Support: Initial support sits near 100.50, then the psychological 100.00 handle; below that, the 50-day and 200-day Exponential Moving Average (EMA) cluster near 99.00 marks where the trend would come into question. The hourly Stochastic Relative Strength Index (Stoch RSI) is washed out near oversold, which argues the current dip is a pause rather than a turn.

Bias: Bullish while the index holds above 100.00 and the hawkish-Fed narrative survives next week's data. A hot PCE keeps the path toward 102.00 open; a downside inflation surprise is the one catalyst that turns this stretched-but-intact rally into a deeper pullback toward 99.00.


US Dollar Index hourly chart


US Dollar FAQs

The US Dollar (USD) is the official currency of the United States of America, and the ‘de facto’ currency of a significant number of other countries where it is found in circulation alongside local notes. It is the most heavily traded currency in the world, accounting for over 88% of all global foreign exchange turnover, or an average of $6.6 trillion in transactions per day, according to data from 2022. Following the second world war, the USD took over from the British Pound as the world’s reserve currency. For most of its history, the US Dollar was backed by Gold, until the Bretton Woods Agreement in 1971 when the Gold Standard went away.

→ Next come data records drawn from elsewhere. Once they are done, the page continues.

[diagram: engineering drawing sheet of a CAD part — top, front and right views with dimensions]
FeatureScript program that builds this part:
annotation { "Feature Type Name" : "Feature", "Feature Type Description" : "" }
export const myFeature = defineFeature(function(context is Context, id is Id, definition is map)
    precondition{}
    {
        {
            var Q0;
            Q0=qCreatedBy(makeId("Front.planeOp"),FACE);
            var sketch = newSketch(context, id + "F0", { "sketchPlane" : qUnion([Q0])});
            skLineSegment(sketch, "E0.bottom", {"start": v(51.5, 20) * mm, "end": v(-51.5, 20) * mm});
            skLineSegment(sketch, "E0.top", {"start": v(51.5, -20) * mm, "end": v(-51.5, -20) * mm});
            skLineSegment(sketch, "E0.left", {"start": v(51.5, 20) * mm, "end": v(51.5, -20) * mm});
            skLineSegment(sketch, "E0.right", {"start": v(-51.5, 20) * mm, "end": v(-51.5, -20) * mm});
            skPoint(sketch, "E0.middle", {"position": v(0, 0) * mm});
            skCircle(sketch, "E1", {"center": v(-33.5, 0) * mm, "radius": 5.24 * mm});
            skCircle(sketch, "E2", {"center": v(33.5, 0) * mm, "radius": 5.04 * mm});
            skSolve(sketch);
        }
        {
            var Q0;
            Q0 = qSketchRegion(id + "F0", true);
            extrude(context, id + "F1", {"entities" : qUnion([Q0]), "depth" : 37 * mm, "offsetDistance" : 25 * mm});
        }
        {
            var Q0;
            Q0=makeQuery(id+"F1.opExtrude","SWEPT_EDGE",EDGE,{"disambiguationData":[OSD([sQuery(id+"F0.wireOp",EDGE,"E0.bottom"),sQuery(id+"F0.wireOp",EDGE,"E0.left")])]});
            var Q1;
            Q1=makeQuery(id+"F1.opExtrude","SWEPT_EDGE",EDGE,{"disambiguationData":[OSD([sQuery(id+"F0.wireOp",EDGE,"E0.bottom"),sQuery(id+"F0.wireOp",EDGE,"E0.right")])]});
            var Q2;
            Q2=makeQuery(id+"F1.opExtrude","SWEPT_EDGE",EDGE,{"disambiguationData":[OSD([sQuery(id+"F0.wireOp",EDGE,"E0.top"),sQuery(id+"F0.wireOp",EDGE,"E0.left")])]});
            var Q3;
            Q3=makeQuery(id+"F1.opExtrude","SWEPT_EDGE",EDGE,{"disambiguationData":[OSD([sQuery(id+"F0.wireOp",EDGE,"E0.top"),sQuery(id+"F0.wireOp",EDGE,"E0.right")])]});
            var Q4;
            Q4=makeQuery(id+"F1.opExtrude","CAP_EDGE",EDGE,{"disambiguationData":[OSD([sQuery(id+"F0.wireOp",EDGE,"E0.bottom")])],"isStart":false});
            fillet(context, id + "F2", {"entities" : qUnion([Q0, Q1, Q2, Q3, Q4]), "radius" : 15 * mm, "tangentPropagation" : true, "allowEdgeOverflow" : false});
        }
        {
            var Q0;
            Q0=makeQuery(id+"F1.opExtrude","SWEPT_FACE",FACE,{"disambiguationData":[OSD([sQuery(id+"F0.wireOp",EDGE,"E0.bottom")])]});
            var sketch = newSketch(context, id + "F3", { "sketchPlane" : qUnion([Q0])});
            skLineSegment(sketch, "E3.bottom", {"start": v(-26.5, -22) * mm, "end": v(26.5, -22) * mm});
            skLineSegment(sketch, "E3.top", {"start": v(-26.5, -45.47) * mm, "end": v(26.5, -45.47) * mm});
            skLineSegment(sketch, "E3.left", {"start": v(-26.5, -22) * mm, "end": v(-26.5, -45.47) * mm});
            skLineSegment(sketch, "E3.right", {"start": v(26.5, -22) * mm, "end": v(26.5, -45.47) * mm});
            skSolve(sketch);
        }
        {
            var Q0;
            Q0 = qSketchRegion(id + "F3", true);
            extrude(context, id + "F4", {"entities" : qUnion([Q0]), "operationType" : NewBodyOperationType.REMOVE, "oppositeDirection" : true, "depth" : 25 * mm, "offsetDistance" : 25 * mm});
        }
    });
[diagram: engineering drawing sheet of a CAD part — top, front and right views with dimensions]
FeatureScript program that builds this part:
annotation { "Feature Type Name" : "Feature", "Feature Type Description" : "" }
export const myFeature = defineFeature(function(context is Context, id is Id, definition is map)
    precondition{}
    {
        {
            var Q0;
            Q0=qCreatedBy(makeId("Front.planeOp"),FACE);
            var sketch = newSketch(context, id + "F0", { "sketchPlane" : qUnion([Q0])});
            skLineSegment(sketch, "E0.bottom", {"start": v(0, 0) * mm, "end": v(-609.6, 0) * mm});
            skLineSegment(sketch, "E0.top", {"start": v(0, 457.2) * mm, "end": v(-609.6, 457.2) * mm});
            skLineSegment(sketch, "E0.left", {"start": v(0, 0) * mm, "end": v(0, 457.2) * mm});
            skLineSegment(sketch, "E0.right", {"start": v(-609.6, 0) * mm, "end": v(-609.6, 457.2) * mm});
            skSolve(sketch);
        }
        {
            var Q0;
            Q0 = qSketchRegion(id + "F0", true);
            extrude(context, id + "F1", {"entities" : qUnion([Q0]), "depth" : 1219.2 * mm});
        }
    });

The most important single factor impacting on the value of the US Dollar is monetary policy, which is shaped by the Federal Reserve (Fed). The Fed has two mandates: to achieve price stability (control inflation) and foster full employment. Its primary tool to achieve these two goals is by adjusting interest rates. When prices are rising too quickly and inflation is above the Fed’s 2% target, the Fed will raise rates, which helps the USD value. When inflation falls below 2% or the Unemployment Rate is too high, the Fed may lower interest rates, which weighs on the Greenback.

In extreme situations, the Federal Reserve can also print more Dollars and enact quantitative easing (QE). QE is the process by which the Fed substantially increases the flow of credit in a stuck financial system. It is a non-standard policy measure used when credit has dried up because banks will not lend to each other (out of the fear of counterparty default). It is a last resort when simply lowering interest rates is unlikely to achieve the necessary result. It was the Fed’s weapon of choice to combat the credit crunch that occurred during the Great Financial Crisis in 2008. It involves the Fed printing more Dollars and using them to buy US government bonds predominantly from financial institutions. QE usually leads to a weaker US Dollar.

Quantitative tightening (QT) is the reverse process whereby the Federal Reserve stops buying bonds from financial institutions and does not reinvest the principal from the bonds it holds maturing in new purchases. It is usually positive for the US Dollar.